EXERCISE BRIEF:
Below are records; please give the number of their lines that contain the string "April", and only that number.

Collected data

....................

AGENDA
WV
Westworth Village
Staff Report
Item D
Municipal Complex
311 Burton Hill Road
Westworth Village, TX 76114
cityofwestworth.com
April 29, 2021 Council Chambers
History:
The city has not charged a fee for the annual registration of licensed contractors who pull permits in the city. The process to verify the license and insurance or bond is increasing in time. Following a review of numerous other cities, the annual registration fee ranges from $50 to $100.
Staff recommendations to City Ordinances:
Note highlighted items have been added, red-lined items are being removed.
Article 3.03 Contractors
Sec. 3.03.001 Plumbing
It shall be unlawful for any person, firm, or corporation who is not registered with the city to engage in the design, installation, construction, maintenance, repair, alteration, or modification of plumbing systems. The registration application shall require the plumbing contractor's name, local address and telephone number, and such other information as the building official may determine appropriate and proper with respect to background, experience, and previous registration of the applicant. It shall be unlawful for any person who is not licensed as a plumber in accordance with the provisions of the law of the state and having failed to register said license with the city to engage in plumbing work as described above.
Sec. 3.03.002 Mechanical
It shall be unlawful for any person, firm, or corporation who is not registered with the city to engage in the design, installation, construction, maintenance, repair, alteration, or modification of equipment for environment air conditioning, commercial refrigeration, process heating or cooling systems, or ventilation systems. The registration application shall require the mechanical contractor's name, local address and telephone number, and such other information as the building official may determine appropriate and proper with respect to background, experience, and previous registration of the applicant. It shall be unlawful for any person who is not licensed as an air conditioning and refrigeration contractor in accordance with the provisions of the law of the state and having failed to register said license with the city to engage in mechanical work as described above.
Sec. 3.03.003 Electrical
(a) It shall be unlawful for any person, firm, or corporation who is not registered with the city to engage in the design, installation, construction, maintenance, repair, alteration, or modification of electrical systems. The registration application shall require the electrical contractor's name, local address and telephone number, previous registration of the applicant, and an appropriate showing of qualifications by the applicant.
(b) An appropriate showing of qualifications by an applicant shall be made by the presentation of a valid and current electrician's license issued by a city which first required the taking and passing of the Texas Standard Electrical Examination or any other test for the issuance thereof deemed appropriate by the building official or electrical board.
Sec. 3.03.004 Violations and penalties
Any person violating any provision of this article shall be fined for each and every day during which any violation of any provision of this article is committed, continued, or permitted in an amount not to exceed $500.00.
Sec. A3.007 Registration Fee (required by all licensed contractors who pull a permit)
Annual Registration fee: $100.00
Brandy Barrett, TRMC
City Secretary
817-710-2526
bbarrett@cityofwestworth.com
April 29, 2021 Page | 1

....................

REPLY TO THE EXERCISE:
2